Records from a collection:

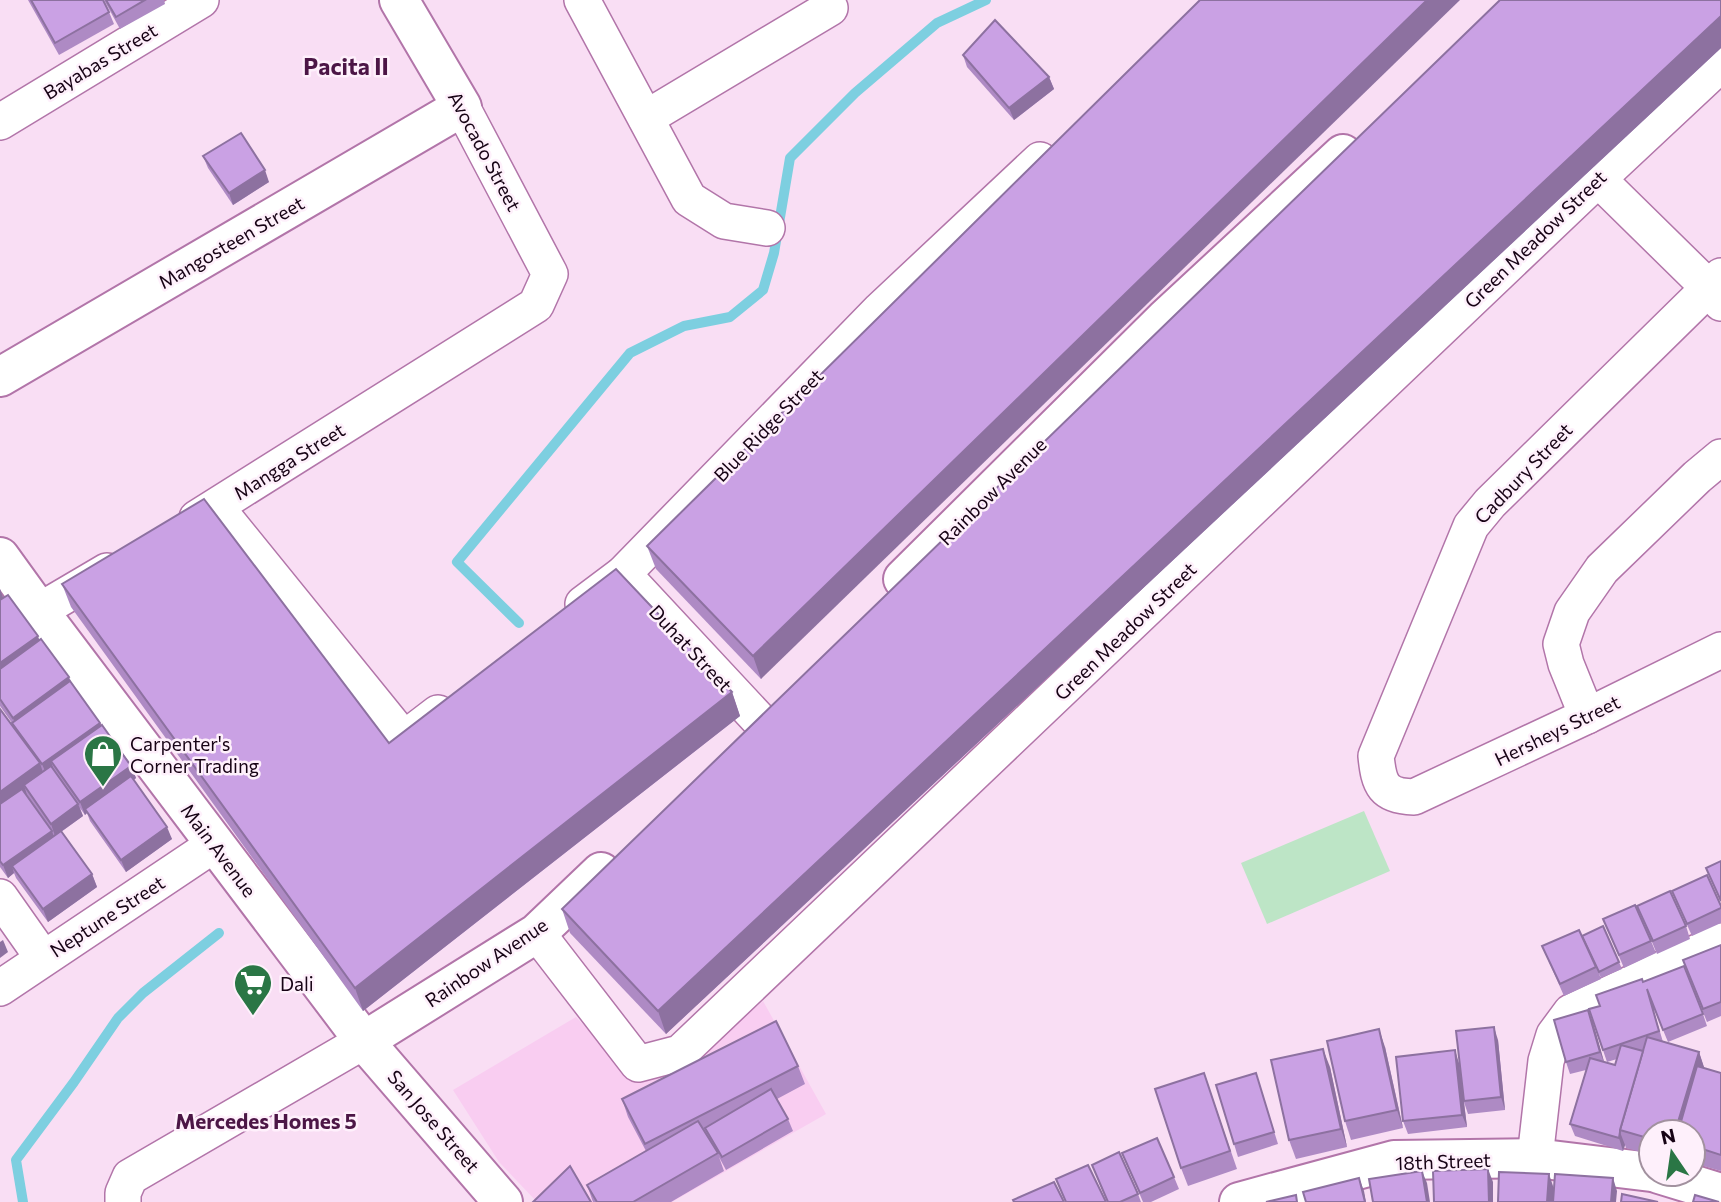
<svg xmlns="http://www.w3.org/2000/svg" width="1721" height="1202" viewBox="0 0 1721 1202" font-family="Commissioner,sans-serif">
<rect width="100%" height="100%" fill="#f9def4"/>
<!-- built -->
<polygon fill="#f9cdf1" points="763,1001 826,1114 672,1202 537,1202 499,1162 453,1090 576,1017 636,1080 684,1067"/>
<!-- green -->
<polygon fill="#bde5c6" points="1364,811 1390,871 1267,924 1241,863"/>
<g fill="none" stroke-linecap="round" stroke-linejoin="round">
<!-- stream -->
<g stroke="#7dcfe0" stroke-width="10">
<polyline points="519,623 457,562 630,353 684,326 730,317 763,290 774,253 790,158 855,93 937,23 986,0"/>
<polyline points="23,1202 16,1160 74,1082 118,1018 143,993 219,933"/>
</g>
<defs>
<g id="minor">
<polyline points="582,0 689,199 724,221 767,228"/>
<polyline points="646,118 830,8"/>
<polyline points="0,122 201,0"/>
<polyline points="1598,179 1708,287 1721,303"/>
<path d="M1721,276L1490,503L1471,526L1376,756C1379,785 1383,796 1414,797L1587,716L1721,650"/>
<polyline points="216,507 404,739 438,713"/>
<polyline points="197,518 536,305 550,274 462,107"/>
<polyline points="623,574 760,721"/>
<polyline points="583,604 623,574 880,310 1040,160"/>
<polyline points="39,611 107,571"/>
<polyline points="1587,716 1566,664 1561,644 1572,612 1602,569 1697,477 1721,457"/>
<polyline points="0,897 43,958"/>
<polyline points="537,933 638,1064 680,1053 1598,179 1721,64"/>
<polyline points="0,988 215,844"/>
<polyline points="1535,1158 1546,1061 1554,1035 1571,1012 1721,941"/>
<polyline points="123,1202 123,1193 130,1177 364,1041"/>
</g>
<g id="tertiary">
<polyline points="0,377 462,107 399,0"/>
<polyline points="0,557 39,611 364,1041 503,1202"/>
<polyline points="903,579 1165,319 1343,154"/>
<polyline points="364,1041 537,933 601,872"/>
<polyline points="1659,1174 1721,1193"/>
<polyline points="1239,1202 1394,1160 1535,1158 1651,1172"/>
</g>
</defs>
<!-- minor casing -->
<use href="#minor" stroke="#b275a9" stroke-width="38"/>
<!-- tertiary casing -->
<use href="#tertiary" stroke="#b275a9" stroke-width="42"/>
<!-- minor -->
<use href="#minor" stroke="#fff" stroke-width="35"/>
<!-- tertiary -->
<use href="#tertiary" stroke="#fff" stroke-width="38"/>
</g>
<!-- wall -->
<g fill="#ae8ac4">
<polygon points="28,0 103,0 109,12 114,24 59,55"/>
<polygon points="104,0 164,0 165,4 120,29"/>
<polygon points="1200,0 761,679 656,569 647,546"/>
<polygon points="1721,0 1721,48 666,1034 570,933 562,909"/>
<polygon points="963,55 1049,77 1054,89 1014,120 967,67"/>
<polygon points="203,156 269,182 233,205 208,168"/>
<polygon points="62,584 389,743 732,692 740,716 363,1011 71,607"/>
<polygon points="0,589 3,598 39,641 70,681 101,726 131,766 136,778 134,780 172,839 126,872 90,821 87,813 85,815 80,808 83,816 61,832 92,874 97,887 48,922 16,878 14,873 8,878 0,867 0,709 14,728 12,723 0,706"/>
<polygon points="1672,891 1721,906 1721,923 1692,936"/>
<polygon points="1637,906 1686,926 1690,939 1657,954"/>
<polygon points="1603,919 1651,941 1656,953 1624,968"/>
<polygon points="1583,939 1619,962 1622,969 1601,978 1598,971 1601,979 1564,996 1542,946"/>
<polygon points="1721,945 1721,1016 1707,1022 1687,972"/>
<polygon points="1643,982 1703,1014 1707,1026 1668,1042 1651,1001 1663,1042 1699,1052 1704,1068 1721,1073 1721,1171 1693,1163 1693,1132 1651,1132 1651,1155 1626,1148 1625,1145 1623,1151 1575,1136 1570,1124 1586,1070 1570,1074 1566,1062 1588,1010 1604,1062 1615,1065 1617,1059 1607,1062 1589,1009 1600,1006"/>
<polygon points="1498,1040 1505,1110 1468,1114 1464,1102 1467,1127 1408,1134 1403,1121 1459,1063"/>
<polygon points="1385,1047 1403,1128 1351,1140 1345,1121"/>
<polygon points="798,1066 805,1084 777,1099 788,1119 793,1131 726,1170 719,1157 724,1171 671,1202 593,1202 587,1185 646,1151 628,1117 622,1099"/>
<polygon points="1330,1067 1347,1147 1296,1159 1289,1140"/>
<polygon points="1204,1073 1237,1169 1188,1186 1181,1168"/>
<polygon points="1256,1073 1278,1144 1238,1157 1234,1144"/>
<polygon points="1122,1153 1174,1177 1179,1189 1151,1202 1143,1202"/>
<polygon points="1092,1165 1138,1194 1141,1202 1107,1202"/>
</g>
<!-- shaded-wall -->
<g fill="#8d71a0">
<polygon points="1427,0 1460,0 761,679 753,656"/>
<polygon points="1721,16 1721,48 666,1034 658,1011"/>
<polygon points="1049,77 1054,89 1014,120 1009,108"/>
<polygon points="265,170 269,182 233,205 229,193"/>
<polygon points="0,589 6,605 0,609"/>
<polygon points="38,636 42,648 0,679 0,663"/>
<polygon points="69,677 74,690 17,730 13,718"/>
<polygon points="732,692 740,716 363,1011 355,988"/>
<polygon points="100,723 104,735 51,761 54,771 47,776 42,764"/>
<polygon points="40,763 46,782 24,785 27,795 0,815 0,792"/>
<polygon points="131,766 136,778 88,812 85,809 87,813 85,815 80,802"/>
<polygon points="78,804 83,816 55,836 51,824"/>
<polygon points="167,827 172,839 126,872 121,860"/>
<polygon points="52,831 56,843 12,866 14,873 8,878 3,865"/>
<polygon points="92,874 97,887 48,922 43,909"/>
<polygon points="3,940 8,952 0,958 0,942"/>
<polygon points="1588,1010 1593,1022 1605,1065 1600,1052"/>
<polygon points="1494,1027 1498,1040 1505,1110 1501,1097"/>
<polygon points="1379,1029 1385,1047 1403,1128 1397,1110"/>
<polygon points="1323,1049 1330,1067 1347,1147 1341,1129"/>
<polygon points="1455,1050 1459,1063 1467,1127 1462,1115"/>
<polygon points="1699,1052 1705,1070 1687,1132 1675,1132"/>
<polygon points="1620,1132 1625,1145 1623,1151 1619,1138"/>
<polygon points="1488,1169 1493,1182 1493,1202 1489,1202"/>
<polygon points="1422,1171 1427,1183 1430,1202 1427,1202"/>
<polygon points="1549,1174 1553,1186 1553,1202 1547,1202"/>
<polygon points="1359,1178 1364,1191 1366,1202 1365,1202"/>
<polygon points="1613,1178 1617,1191 1616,1202 1611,1202"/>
</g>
<!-- building -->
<g fill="#caa1e4" stroke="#8d71a0" stroke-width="2">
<polygon points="31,0 103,0 109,12 55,43"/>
<polygon points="106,0 145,0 116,17"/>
<polygon points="1200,0 1427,0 753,656 647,546"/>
<polygon points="1500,0 1721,0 1721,16 658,1011 562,909"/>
<polygon points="995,20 1049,77 1009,108 963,55"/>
<polygon points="241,133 265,170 229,193 203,156"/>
<polygon points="204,499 389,743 616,569 732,692 355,988 62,584"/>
<polygon points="8,595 38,636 0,663 0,600"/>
<polygon points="41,639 69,677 13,718 0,699 0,669"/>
<polygon points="70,681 100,723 42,764 12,723"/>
<polygon points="0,709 40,763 0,792"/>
<polygon points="102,725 131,766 80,802 51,761"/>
<polygon points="51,766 78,804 51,824 24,785"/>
<polygon points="131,776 167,827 121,860 85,809"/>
<polygon points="22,789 52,831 3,865 0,861 0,804"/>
<polygon points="61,831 92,874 43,909 12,866"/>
<polygon points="1721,861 1721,901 1706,868"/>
<polygon points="1707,875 1721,906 1721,908 1687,924 1672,891"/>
<polygon points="1670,891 1686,926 1653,941 1637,906"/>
<polygon points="1635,905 1651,941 1619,955 1603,919"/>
<polygon points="1603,926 1619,962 1599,972 1582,936"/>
<polygon points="1579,930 1596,967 1560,984 1542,946"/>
<polygon points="1721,945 1721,1002 1703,1009 1683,960"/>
<polygon points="1684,966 1703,1014 1663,1030 1647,989 1659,1031 1603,1050 1589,1009 1600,1006 1596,995 1642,979 1643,982"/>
<polygon points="1588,1010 1600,1052 1566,1062 1554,1020"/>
<polygon points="776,1021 798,1066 645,1144 622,1099"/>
<polygon points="1494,1027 1501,1097 1464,1101 1456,1031"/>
<polygon points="1379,1029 1397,1110 1345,1121 1327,1041"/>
<polygon points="1647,1037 1699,1052 1675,1132 1651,1132 1651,1139 1620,1130"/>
<polygon points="1621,1045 1643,1051 1620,1130 1620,1132 1619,1138 1570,1124 1590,1058 1615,1065"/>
<polygon points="1323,1049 1341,1129 1289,1140 1271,1060"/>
<polygon points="1455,1050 1462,1115 1403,1121 1396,1057"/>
<polygon points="1697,1066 1721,1073 1721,1155 1693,1146 1693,1132 1678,1132"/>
<polygon points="1204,1073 1230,1151 1181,1168 1155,1089"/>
<polygon points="1256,1073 1274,1132 1234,1144 1216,1085"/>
<polygon points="771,1089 788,1119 722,1157 705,1128"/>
<polygon points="698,1121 718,1153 633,1202 597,1202 587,1185"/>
<polygon points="1157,1138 1174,1177 1140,1193 1122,1153"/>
<polygon points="1119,1152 1138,1194 1120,1202 1108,1202 1092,1165"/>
<polygon points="1088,1165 1106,1202 1066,1202 1056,1179"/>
<polygon points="570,1166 591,1202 533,1202"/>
<polygon points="1488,1169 1489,1202 1434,1202 1433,1171"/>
<polygon points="1422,1171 1427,1202 1373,1202 1369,1179"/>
<polygon points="1499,1172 1549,1174 1547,1202 1498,1202"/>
<polygon points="1555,1174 1613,1178 1611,1202 1553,1202"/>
<polygon points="1359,1178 1365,1202 1306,1202 1303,1192"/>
<polygon points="1054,1182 1064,1202 1014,1202 1013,1200"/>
<polygon points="1622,1194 1658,1202 1621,1202"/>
<polygon points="1296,1195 1297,1202 1266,1202"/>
<polygon points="1695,1195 1719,1202 1693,1202"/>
</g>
<!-- icons -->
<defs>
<symbol id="shop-pin" viewBox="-11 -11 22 30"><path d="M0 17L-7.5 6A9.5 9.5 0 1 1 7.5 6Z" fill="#2a7645" stroke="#fef0fb"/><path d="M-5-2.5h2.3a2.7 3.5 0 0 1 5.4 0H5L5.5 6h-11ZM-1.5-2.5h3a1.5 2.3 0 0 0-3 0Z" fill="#fff"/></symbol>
<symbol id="supermarket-pin" viewBox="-11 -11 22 30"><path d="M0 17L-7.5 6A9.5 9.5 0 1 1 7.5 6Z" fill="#2a7645" stroke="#fef0fb"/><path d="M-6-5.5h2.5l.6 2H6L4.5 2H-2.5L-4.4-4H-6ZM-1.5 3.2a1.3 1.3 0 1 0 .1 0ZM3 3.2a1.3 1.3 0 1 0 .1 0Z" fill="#fff"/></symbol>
</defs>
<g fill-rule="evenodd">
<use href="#shop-pin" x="81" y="732" width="44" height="60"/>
<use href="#supermarket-pin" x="231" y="961" width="44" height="60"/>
</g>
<g text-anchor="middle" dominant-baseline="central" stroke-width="5" stroke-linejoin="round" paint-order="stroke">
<!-- street labels -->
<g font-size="19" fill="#170315" stroke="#fef0fb">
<text transform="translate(100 61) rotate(-31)">Bayabas Street</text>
<text transform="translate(485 151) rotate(62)">Avocado Street</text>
<text transform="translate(1535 239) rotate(-44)">Green Meadow Street</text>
<text transform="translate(231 242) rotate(-30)">Mangosteen Street</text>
<text transform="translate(768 425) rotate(-46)">Blue Ridge Street</text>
<text transform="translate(289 461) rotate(-32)">Mangga Street</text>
<text transform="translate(1523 473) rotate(-46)">Cadbury Street</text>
<text transform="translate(992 491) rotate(-45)">Rainbow Avenue</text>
<text transform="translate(1125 631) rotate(-44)">Green Meadow Street</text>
<text transform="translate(691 648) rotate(47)">Duhat Street</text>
<text transform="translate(1557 730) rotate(-26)">Hersheys Street</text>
<text transform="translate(219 850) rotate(53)">Main Avenue</text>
<text transform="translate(107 916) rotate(-33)">Neptune Street</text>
<text transform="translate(486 962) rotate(-34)">Rainbow Avenue</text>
<text transform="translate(434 1121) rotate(49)">San Jose Street</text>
<text transform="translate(1443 1161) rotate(-2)">18th Street</text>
</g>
<!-- poi labels -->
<g font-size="19" fill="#170315" stroke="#fef0fb" text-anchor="start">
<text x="130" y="743">Carpenter's<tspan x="130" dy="22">Corner Trading</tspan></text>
<text x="280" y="983">Dali</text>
</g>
<!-- neighbourhood labels -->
<g font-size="21" font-weight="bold" fill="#4c1646" stroke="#fef0fb">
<text x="266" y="1120">Mercedes Homes 5</text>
</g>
<!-- quarter labels -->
<g font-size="23" font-weight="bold" fill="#4c1646" stroke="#fef0fb">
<text x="346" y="66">Pacita II</text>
</g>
</g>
<!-- north arrow -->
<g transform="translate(1672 1153) rotate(347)"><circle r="33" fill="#fef0fb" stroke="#a2919f" stroke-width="2"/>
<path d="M0-5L12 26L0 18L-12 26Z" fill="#2a7645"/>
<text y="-10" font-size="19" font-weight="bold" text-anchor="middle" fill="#170315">N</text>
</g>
</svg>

▶ [YOUR GOAL]: Show every line of the records above that contains the word "middle".

▶ [OUTPUT]:
<g text-anchor="middle" dominant-baseline="central" stroke-width="5" stroke-linejoin="round" paint-order="stroke">
<text y="-10" font-size="19" font-weight="bold" text-anchor="middle" fill="#170315">N</text>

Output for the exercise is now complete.